NetMHCStab Predict Stability

usage: pvacseq netmhc_stab [-h] [-m {lowest,median}] input_file output_file

Add stability predictions to predicted neoepitopes.

positional arguments:
  input_file            Input filtered file with predicted epitopes.
  output_file           Output TSV filename for putative neoepitopes.

optional arguments:
  -h, --help            show this help message and exit
  -m {lowest,median}, --top-score-metric {lowest,median}
                        The ic50 scoring metric to use when sorting epitopes.
                        lowest: Use the best MT Score and Corresponding Fold
                        Change (i.e. the lowest MT ic50 binding score and
                        corresponding fold change of all chosen prediction
                        methods). median: Use the median MT Score and Median
                        Fold Change (i.e. the median MT ic50 binding score and
                        fold change of all chosen prediction methods).
                        (default: median)
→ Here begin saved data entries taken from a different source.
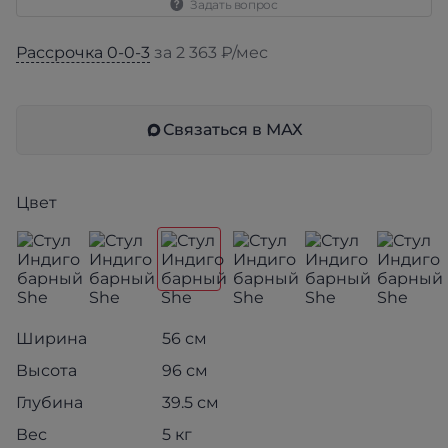
Задать вопрос
Рассрочка 0-0-3
за 2 363 ₽/мес
Связаться в МАХ
Цвет
Ширина
56 см
Высота
96 см
Глубина
39.5 см
Вес
5 кг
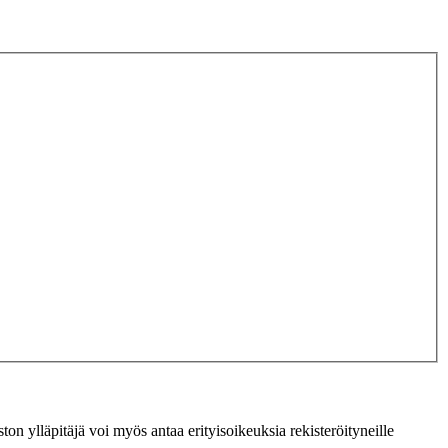
ton ylläpitäjä voi myös antaa erityisoikeuksia rekisteröityneille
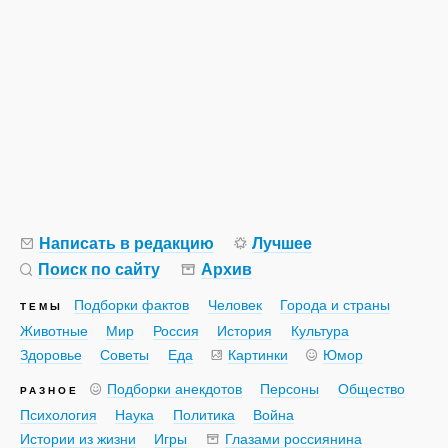
Написать в редакцию
Лучшее
Поиск по сайту
Архив
Подборки фактов
Человек
Города и страны
ТЕМЫ
Животные
Мир
Россия
История
Культура
Здоровье
Советы
Еда
Картинки
Юмор
Подборки анекдотов
Персоны
Общество
РАЗНОЕ
Психология
Наука
Политика
Война
Истории из жизни
Игры
Глазами россиянина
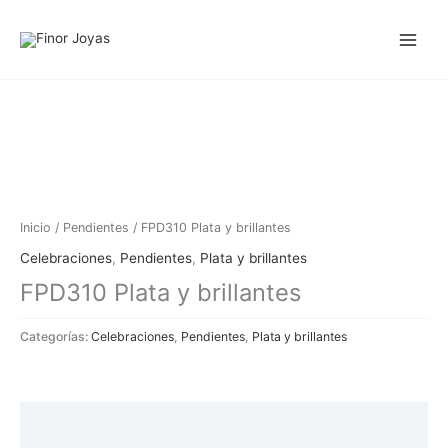
Ir
al
contenido
Inicio
/
Pendientes
/ FPD310 Plata y brillantes
Celebraciones
,
Pendientes
,
Plata y brillantes
FPD310 Plata y brillantes
Categorías:
Celebraciones
,
Pendientes
,
Plata y brillantes
Descripción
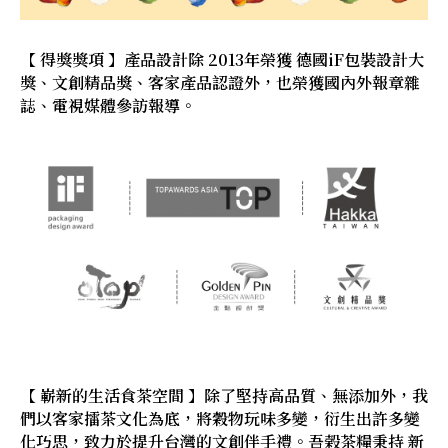
【 得獎獎項 】產品設計除 2013年榮獲 德國iF包裝設計大
獎、文創精品獎、客家產品認證外，也榮獲國內外報章雜
誌、電視媒體參訪報導。
【 嶄新的生活食茶空間 】除了堅持高品質、無添加外，我
們以客家擂茶文化為底，將穀物玩味多變，衍生出許多變
化巧思，致力於提升台灣的文創伴手禮。吾榖茶糧秉持 新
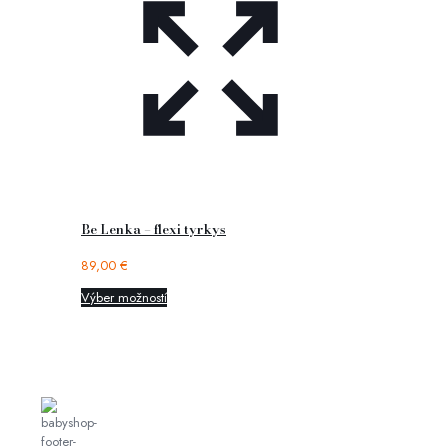
Be Lenka – flexi tyrkys
89,00
€
Výber možností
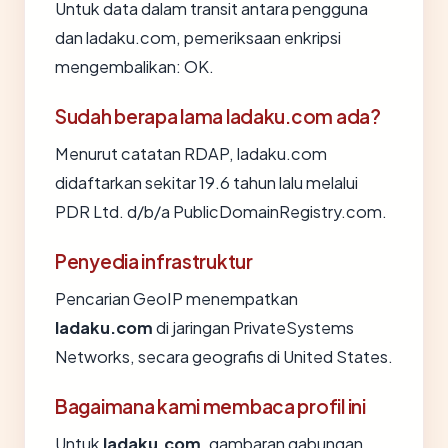
Untuk data dalam transit antara pengguna
dan ladaku.com, pemeriksaan enkripsi
mengembalikan: OK.
Sudah berapa lama ladaku.com ada?
Menurut catatan RDAP, ladaku.com
didaftarkan sekitar 19.6 tahun lalu melalui
PDR Ltd. d/b/a PublicDomainRegistry.com.
Penyedia infrastruktur
Pencarian GeoIP menempatkan
ladaku.com
di jaringan PrivateSystems
Networks, secara geografis di United States.
Bagaimana kami membaca profil ini
Untuk
ladaku.com
, gambaran gabungan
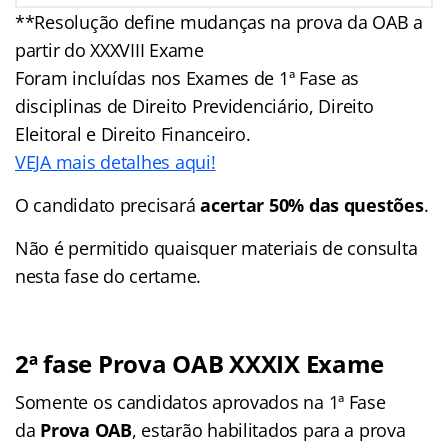
**Resolução define mudanças na prova da OAB a
partir do XXXVIII Exame
Foram incluídas nos Exames de 1ª Fase as
disciplinas de Direito Previdenciário, Direito
Eleitoral e Direito Financeiro.
VEJA mais detalhes aqui!
O candidato precisará
acertar 50% das questões
.
Não é permitido quaisquer materiais de consulta
nesta fase do certame.
2ª fase Prova OAB XXXIX Exame
Somente os candidatos aprovados na 1ª Fase
da
Prova OAB
, estarão habilitados para a prova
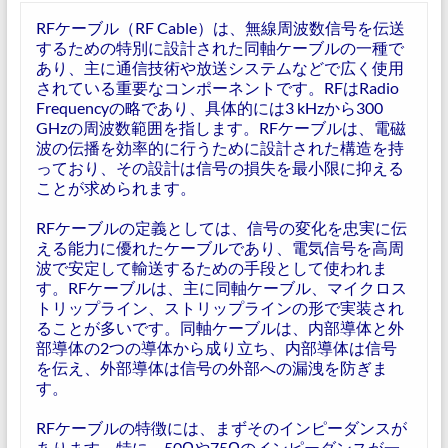
RFケーブル（RF Cable）は、無線周波数信号を伝送
するための特別に設計された同軸ケーブルの一種で
あり、主に通信技術や放送システムなどで広く使用
されている重要なコンポーネントです。RFはRadio
Frequencyの略であり、具体的には3 kHzから300
GHzの周波数範囲を指します。RFケーブルは、電磁
波の伝播を効率的に行うために設計された構造を持
っており、その設計は信号の損失を最小限に抑える
ことが求められます。
RFケーブルの定義としては、信号の変化を忠実に伝
える能力に優れたケーブルであり、電気信号を高周
波で安定して輸送するための手段として使われま
す。RFケーブルは、主に同軸ケーブル、マイクロス
トリップライン、ストリップラインの形で実装され
ることが多いです。同軸ケーブルは、内部導体と外
部導体の2つの導体から成り立ち、内部導体は信号
を伝え、外部導体は信号の外部への漏洩を防ぎま
す。
RFケーブルの特徴には、まずそのインピーダンスが
あります。特に、50Ωや75Ωのインピーダンスが一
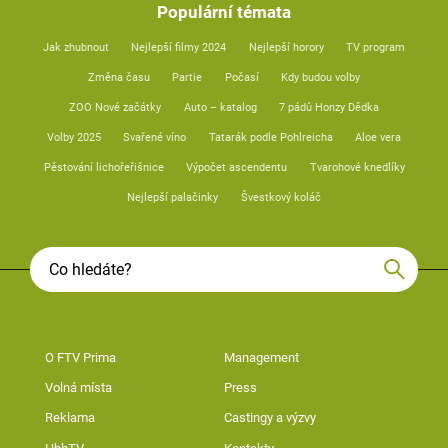
Populární témata
Jak zhubnout
Nejlepší filmy 2024
Nejlepší horory
TV program
Změna času
Partie
Počasí
Kdy budou volby
ZOO Nové začátky
Auto – katalog
7 pádů Honzy Dědka
Volby 2025
Svařené víno
Tatarák podle Pohlreicha
Aloe vera
Pěstování lichořeřišnice
Výpočet ascendentu
Tvarohové knedlíky
Nejlepší palačinky
Švestkový koláč
O FTV Prima
Management
Volná místa
Press
Reklama
Castingy a výzvy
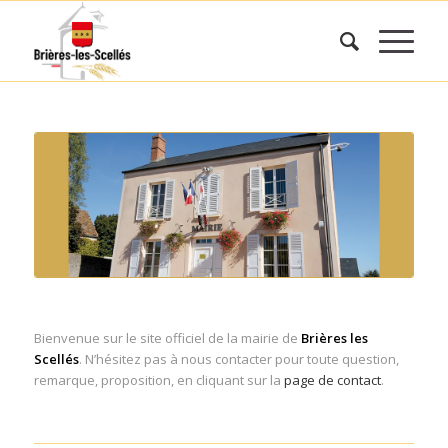
Bienvenue sur le site officiel de la mairie de
Brières les
Scellés
. N’hésitez pas à nous contacter pour toute question,
remarque, proposition, en cliquant sur la
page de contact
.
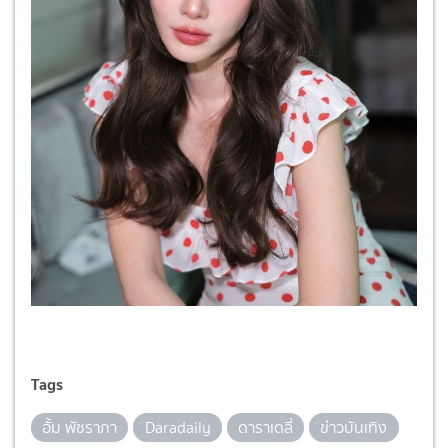
Tags
อั้ม พัชราภา
Daradaily
ดาราเดลี่
ข่าวบันเทิง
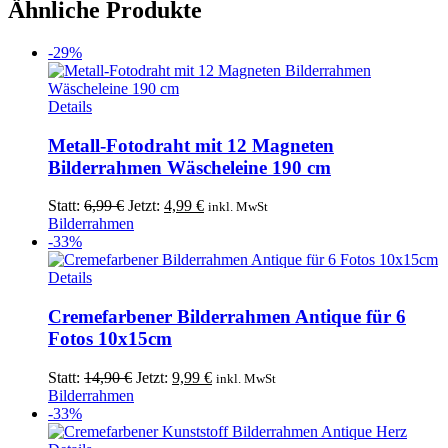
Ähnliche Produkte
-29%
Details
Metall-Fotodraht mit 12 Magneten
Bilderrahmen Wäscheleine 190 cm
Ursprünglicher
Aktueller
Statt:
6,99
€
Jetzt:
4,99
€
inkl. MwSt
Preis
Preis
Bilderrahmen
war:
ist:
-33%
6,99 €
4,99 €.
Details
Cremefarbener Bilderrahmen Antique für 6
Fotos 10x15cm
Ursprünglicher
Aktueller
Statt:
14,90
€
Jetzt:
9,99
€
inkl. MwSt
Preis
Preis
Bilderrahmen
war:
ist:
-33%
14,90 €
9,99 €.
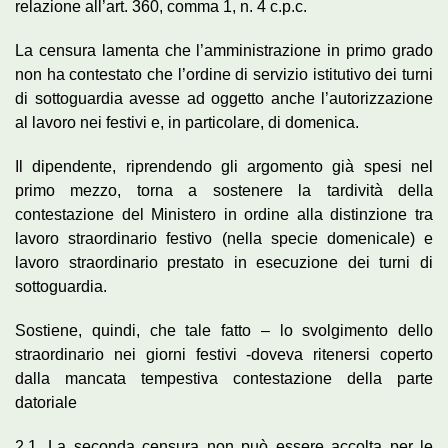
relazione all’art. 360, comma 1, n. 4 c.p.c.
La censura lamenta che l’amministrazione in primo grado
non ha contestato che l’ordine di servizio istitutivo dei turni
di sottoguardia avesse ad oggetto anche l’autorizzazione
al lavoro nei festivi e, in particolare, di domenica.
Il dipendente, riprendendo gli argomento già spesi nel
primo mezzo, torna a sostenere la tardività della
contestazione del Ministero in ordine alla distinzione tra
lavoro straordinario festivo (nella specie domenicale) e
lavoro straordinario prestato in esecuzione dei turni di
sottoguardia.
Sostiene, quindi, che tale fatto – lo svolgimento dello
straordinario nei giorni festivi -doveva ritenersi coperto
dalla mancata tempestiva contestazione della parte
datoriale
2.1. La seconda censura non può essere accolta per le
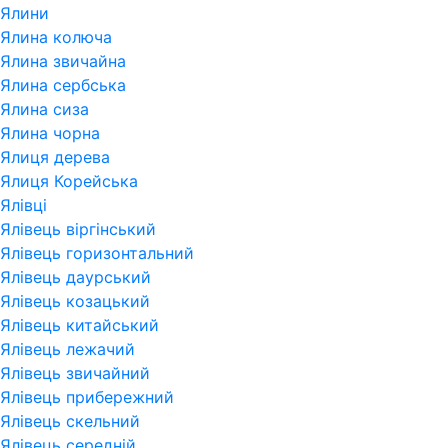
Ялини
Ялина колюча
Ялина звичайна
Ялина сербська
Ялина сиза
Ялина чорна
Ялиця дерева
Ялиця Корейська
Ялівці
Ялівець віргінський
Ялівець горизонтальний
Ялівець даурський
Ялівець козацький
Ялівець китайський
Ялівець лежачий
Ялівець звичайний
Ялівець прибережний
Ялівець скельний
Ялівець середній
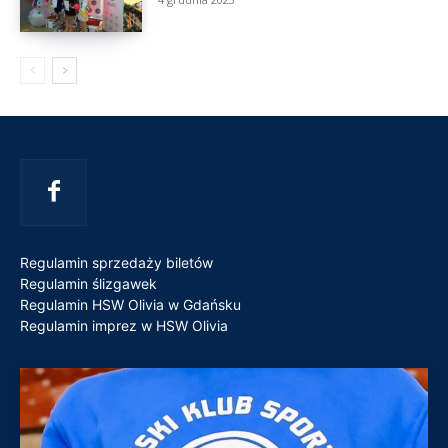
Regulamin sprzedaży biletów
Regulamin ślizgawek
Regulamin HSW Olivia w Gdańsku
Regulamin imprez w HSW Olivia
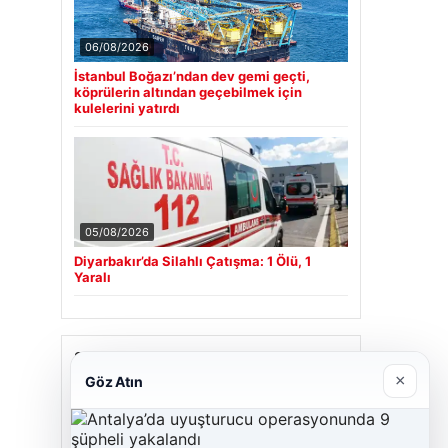
06/08/2026
İstanbul Boğazı’ndan dev gemi geçti,
köprülerin altından geçebilmek için
kulelerini yatırdı
05/08/2026
Diyarbakır’da Silahlı Çatışma: 1 Ölü, 1
Yaralı
Son Eklenen Firmalar
×
Göz Atın
Cengiz Sigorta
23/06/2026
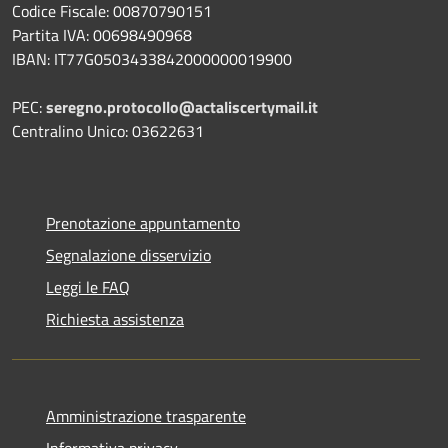
Codice Fiscale: 00870790151
Partita IVA: 00698490968
IBAN:
IT77G0503433842000000019900
PEC:
seregno.protocollo@actaliscertymail.it
Centralino Unico: 03622631
Prenotazione appuntamento
Segnalazione disservizio
Leggi le FAQ
Richiesta assistenza
Amministrazione trasparente
Informativa privacy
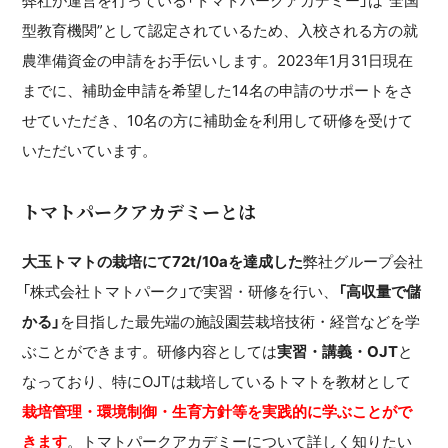
弊社が運営を行っている「トマトパークアカデミー」は”全国
型教育機関”として認定されているため、入校される方の就
農準備資金の申請をお手伝いします。2023年1月31日現在
までに、補助金申請を希望した14名の申請のサポートをさ
せていただき、10名の方に補助金を利用して研修を受けて
いただいています。
トマトパークアカデミーとは
大玉トマトの栽培にて72t/10aを達成した
弊社グループ会社
「株式会社トマトパーク」で実習・研修を行い、
「高収量で儲
かる」
を目指した最先端の施設園芸栽培技術・経営などを学
ぶことができます。研修内容としては
実習・講義・OJT
と
なっており、特にOJTは栽培しているトマトを教材として
栽培管理・環境制御・生育方針等を実践的に学ぶことがで
きます
。トマトパークアカデミーについて詳しく知りたい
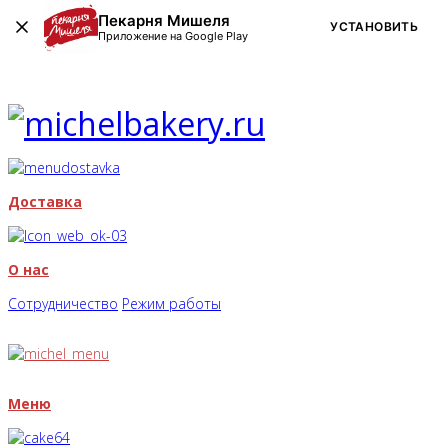
Пекарня Мишеля
УСТАНОВИТЬ
Приложение на Google Play
Доставка
О нас
Сотрудничество
Режим работы
Меню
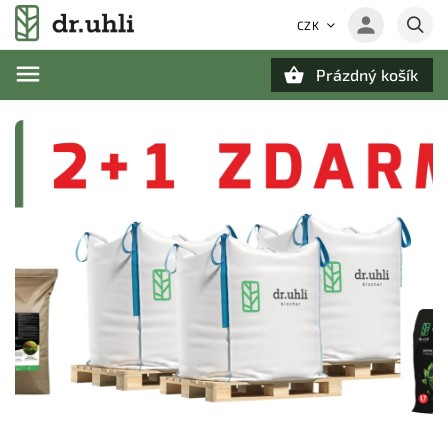
CZK
Prázdný košík
Hledat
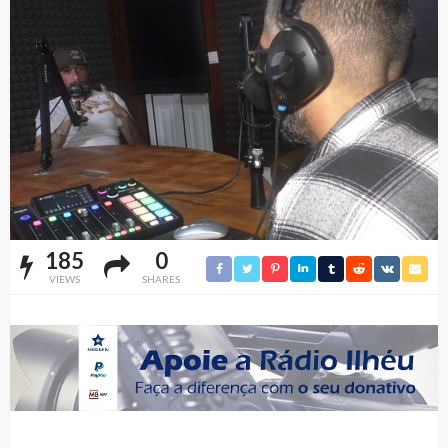
185
0
VIEWS
SHARES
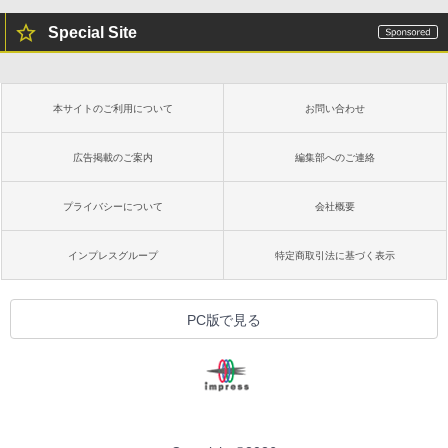
Special Site
本サイトのご利用について
お問い合わせ
広告掲載のご案内
編集部へのご連絡
プライバシーについて
会社概要
インプレスグループ
特定商取引法に基づく表示
PC版で見る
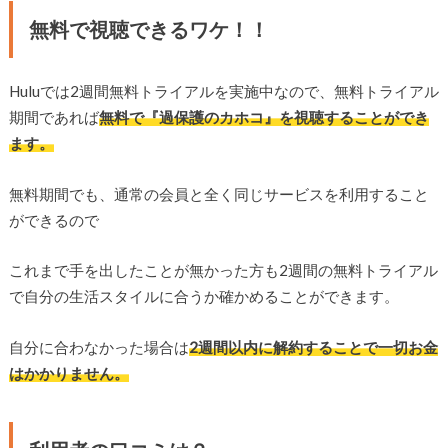
無料で視聴できるワケ！！
Huluでは2週間無料トライアルを実施中なので、無料トライアル
期間であれば
無料で『過保護のカホコ』を視聴することができ
ます。
無料期間でも、通常の会員と全く同じサービスを利用すること
ができるので
これまで手を出したことが無かった方も2週間の無料トライアル
で自分の生活スタイルに合うか確かめることができます。
自分に合わなかった場合は
2週間以内に解約することで一切お金
はかかりません。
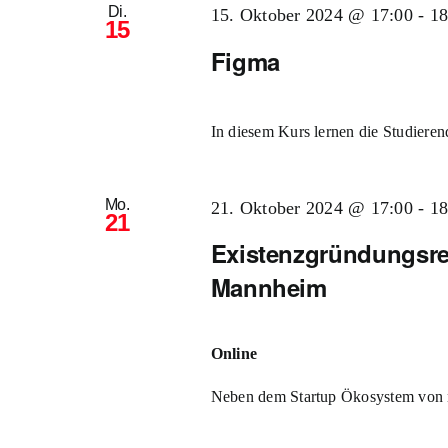
Di.
15. Oktober 2024 @ 17:00
-
18
15
Figma
In diesem Kurs lernen die Studierend
Mo.
21. Oktober 2024 @ 17:00
-
18
21
Existenzgründungsre
Mannheim
Online
Neben dem Startup Ökosystem von ne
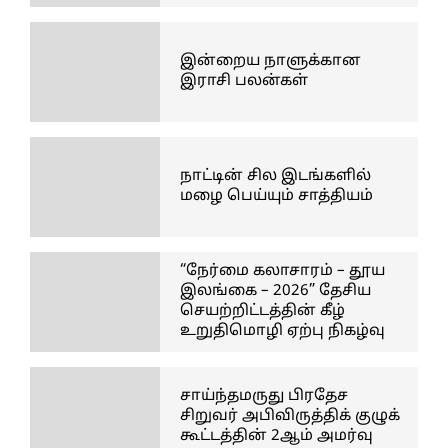
இன்றைய நாளுக்கான
இராசி பலன்கள்
நாட்டின் சில இடங்களில்
மழை பெய்யும் சாத்தியம்
“நேர்மை கலாசாரம் – தூய
இலங்கை – 2026” தேசிய
செயற்றிட்டத்தின் கீழ்
உறுதிமொழி ஏற்பு நிகழ்வு
சாய்ந்தமருது பிரதேச
சிறுவர் அபிவிருத்திக் குழுக்
கூட்டத்தின் 2ஆம் அமர்வு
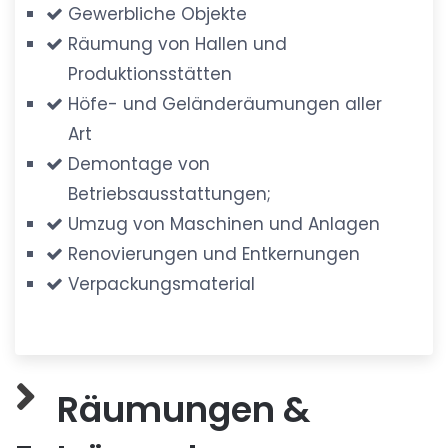
Gewerbliche Objekte
Räumung von Hallen und
Produktionsstätten
Höfe- und Geländeräumungen aller
Art
Demontage von
Betriebsausstattungen;
Umzug von Maschinen und Anlagen
Renovierungen und Entkernungen
Verpackungsmaterial
Räumungen &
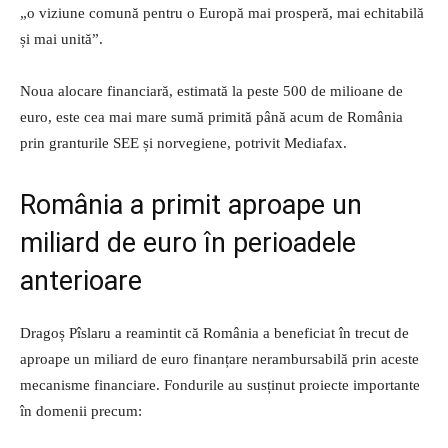
„o viziune comună pentru o Europă mai prosperă, mai echitabilă
și mai unită”.
Noua alocare financiară, estimată la peste 500 de milioane de
euro, este cea mai mare sumă primită până acum de România
prin granturile SEE și norvegiene, potrivit Mediafax.
România a primit aproape un
miliard de euro în perioadele
anterioare
Dragoș Pîslaru a reamintit că România a beneficiat în trecut de
aproape un miliard de euro finanțare nerambursabilă prin aceste
mecanisme financiare. Fondurile au susținut proiecte importante
în domenii precum:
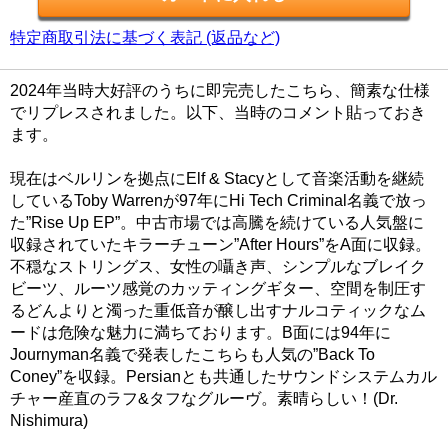
特定商取引法に基づく表記 (返品など)
2024年当時大好評のうちに即完売したこちら、簡素な仕様
でリプレスされました。以下、当時のコメント貼っておき
ます。
現在はベルリンを拠点にElf & Stacyとして音楽活動を継続
しているToby Warrenが97年にHi Tech Criminal名義で放っ
た”Rise Up EP”。中古市場では高騰を続けている人気盤に
収録されていたキラーチューン”After Hours”をA面に収録。
不穏なストリングス、女性の囁き声、シンプルなブレイク
ビーツ、ルーツ感覚のカッティングギター、空間を制圧す
るどんよりと濁った重低音が醸し出すナルコティックなム
ードは危険な魅力に満ちております。B面には94年に
Journyman名義で発表したこちらも人気の”Back To
Coney”を収録。Persianとも共通したサウンドシステムカル
チャー産直のラフ&タフなグルーヴ。素晴らしい！(Dr.
Nishimura)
This tool uses NetMHCstabpan to add stability predictions for neoepitopes from a pVACseq run’s filtered/all_epitopes TSV. In its output, it adds to the TSV 4 columns: Predicted Stability, Half Life, Stability Rank, and NetMHCStab Allele. Typically this step is done in the pVACseq run pipeline for the filtered output TSV when specified. This tool provides a way to manually run this on pVACseq’s generated filtered/all_epitopes TSV files so that you can add this information when not present if desired. You can view more about these columns for pVACseq in the output file documentation.